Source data
========================================

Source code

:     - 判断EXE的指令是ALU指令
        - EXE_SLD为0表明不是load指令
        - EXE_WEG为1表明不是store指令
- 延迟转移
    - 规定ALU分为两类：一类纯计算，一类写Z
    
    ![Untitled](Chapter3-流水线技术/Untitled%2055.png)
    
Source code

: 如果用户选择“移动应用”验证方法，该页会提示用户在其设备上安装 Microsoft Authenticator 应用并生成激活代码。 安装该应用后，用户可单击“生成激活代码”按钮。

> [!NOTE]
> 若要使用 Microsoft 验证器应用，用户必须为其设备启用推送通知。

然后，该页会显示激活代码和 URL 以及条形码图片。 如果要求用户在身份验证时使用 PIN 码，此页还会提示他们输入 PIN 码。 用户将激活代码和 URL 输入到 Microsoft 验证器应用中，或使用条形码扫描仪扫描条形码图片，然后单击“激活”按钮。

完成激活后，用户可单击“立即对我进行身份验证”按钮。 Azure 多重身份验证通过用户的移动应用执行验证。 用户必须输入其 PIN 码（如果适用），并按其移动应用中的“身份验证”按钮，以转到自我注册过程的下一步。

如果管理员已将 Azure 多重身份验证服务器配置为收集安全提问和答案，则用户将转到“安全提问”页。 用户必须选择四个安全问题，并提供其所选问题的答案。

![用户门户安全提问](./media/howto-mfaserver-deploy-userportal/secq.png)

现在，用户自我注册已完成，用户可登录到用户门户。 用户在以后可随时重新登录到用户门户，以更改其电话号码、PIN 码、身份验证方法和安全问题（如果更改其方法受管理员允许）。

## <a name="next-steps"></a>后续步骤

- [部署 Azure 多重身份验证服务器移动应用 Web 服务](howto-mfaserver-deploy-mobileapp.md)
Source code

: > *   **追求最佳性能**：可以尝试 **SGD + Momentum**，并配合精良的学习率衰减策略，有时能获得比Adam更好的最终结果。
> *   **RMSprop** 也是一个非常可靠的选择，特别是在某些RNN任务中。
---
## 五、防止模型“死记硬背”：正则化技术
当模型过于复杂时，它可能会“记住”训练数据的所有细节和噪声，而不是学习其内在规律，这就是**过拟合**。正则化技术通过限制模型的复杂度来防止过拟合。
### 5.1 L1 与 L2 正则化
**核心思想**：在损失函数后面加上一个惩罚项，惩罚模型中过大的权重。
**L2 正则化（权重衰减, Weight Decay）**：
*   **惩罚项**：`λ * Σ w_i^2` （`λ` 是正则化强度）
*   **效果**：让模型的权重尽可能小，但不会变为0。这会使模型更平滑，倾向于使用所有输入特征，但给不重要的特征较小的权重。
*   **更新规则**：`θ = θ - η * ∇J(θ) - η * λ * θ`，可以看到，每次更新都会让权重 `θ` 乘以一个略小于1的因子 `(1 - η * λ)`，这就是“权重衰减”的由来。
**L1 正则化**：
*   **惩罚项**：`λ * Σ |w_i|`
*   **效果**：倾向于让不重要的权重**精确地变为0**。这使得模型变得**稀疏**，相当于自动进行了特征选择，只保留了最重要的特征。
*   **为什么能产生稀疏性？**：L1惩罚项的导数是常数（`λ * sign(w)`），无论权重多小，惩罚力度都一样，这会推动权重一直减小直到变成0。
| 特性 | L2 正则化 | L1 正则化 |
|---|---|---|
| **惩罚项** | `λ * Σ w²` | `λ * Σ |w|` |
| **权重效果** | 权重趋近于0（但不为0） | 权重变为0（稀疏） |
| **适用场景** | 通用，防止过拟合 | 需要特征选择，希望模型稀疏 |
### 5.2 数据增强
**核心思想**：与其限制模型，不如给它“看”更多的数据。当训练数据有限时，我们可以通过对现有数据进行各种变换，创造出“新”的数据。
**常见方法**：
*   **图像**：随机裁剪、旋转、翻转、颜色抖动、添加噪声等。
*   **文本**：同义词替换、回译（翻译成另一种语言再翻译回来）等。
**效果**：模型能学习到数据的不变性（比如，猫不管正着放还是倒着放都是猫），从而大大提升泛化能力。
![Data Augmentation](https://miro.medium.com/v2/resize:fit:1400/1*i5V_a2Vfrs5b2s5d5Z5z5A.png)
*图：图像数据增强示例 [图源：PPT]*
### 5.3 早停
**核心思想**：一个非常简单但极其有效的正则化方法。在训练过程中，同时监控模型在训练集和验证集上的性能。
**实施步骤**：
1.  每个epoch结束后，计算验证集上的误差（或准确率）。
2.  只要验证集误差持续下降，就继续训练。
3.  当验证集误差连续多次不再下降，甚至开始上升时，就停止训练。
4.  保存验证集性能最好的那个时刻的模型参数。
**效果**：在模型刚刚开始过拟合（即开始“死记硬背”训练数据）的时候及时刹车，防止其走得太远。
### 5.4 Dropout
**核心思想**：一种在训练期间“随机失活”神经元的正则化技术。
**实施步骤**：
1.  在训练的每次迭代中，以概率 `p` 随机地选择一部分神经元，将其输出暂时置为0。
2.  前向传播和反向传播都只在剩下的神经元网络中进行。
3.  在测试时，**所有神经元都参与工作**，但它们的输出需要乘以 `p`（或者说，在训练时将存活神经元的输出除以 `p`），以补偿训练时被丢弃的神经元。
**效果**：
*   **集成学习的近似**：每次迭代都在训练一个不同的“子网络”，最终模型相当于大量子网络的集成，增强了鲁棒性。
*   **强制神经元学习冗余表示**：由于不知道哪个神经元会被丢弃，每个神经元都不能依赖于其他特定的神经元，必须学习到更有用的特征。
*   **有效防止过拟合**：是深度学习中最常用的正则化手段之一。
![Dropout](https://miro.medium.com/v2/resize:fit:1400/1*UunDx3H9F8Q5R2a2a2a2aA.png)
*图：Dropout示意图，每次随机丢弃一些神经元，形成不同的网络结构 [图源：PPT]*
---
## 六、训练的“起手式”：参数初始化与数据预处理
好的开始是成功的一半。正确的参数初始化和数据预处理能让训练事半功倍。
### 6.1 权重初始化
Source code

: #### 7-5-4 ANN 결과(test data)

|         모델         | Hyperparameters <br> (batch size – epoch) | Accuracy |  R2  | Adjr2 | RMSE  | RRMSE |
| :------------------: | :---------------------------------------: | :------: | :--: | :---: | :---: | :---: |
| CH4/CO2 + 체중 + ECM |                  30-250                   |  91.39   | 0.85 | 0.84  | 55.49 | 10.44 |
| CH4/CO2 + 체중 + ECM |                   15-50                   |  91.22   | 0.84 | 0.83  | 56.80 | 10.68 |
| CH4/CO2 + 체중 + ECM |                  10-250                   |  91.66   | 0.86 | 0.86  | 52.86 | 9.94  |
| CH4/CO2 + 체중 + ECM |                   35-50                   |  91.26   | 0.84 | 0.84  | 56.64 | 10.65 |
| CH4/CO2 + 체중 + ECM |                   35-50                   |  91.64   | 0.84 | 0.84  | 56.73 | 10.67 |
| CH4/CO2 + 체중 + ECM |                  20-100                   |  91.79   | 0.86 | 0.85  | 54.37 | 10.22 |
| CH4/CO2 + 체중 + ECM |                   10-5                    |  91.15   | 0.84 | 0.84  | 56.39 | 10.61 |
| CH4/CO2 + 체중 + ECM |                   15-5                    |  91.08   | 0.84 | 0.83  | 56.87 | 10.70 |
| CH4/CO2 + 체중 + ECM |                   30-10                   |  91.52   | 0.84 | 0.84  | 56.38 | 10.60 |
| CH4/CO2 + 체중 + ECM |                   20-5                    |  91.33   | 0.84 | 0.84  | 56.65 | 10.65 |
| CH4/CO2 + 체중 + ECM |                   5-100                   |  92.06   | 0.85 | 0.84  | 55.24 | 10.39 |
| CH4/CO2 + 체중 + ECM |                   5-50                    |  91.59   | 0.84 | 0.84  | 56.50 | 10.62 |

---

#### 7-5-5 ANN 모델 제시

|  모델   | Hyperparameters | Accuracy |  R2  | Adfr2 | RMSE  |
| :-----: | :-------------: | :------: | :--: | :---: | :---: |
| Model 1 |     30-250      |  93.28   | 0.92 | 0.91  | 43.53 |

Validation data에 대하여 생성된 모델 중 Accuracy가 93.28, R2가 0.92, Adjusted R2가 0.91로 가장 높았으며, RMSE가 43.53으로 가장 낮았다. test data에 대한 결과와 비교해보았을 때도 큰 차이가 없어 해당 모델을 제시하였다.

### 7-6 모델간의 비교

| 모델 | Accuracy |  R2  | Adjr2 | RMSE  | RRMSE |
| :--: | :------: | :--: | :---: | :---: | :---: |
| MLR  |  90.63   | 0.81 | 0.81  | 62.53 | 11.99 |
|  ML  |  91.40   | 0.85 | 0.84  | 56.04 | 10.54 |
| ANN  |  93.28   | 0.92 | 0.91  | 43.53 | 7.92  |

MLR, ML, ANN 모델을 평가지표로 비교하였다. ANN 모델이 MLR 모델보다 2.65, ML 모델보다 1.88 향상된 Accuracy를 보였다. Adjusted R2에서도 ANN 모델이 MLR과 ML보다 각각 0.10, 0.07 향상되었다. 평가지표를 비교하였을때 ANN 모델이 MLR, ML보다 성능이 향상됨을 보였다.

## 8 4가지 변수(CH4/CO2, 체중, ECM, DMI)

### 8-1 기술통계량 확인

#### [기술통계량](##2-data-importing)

========================================

About this exercise
Render the lines of the listing as a numbered list, starting at the line that contains "MLR, ML, ANN" and ending at the final line of the listing. Leave out any blank lines.

Your solution
1. MLR, ML, ANN 모델을 평가지표로 비교하였다. ANN 모델이 MLR 모델보다 2.65, ML 모델보다 1.88 향상된 Accuracy를 보였다. Adjusted R2에서도 ANN 모델이 MLR과 ML보다 각각 0.10, 0.07 향상되었다. 평가지표를 비교하였을때 ANN 모델이 MLR, ML보다 성능이 향상됨을 보였다.
2. ## 8 4가지 변수(CH4/CO2, 체중, ECM, DMI)
3. ### 8-1 기술통계량 확인
4. #### [기술통계량](##2-data-importing)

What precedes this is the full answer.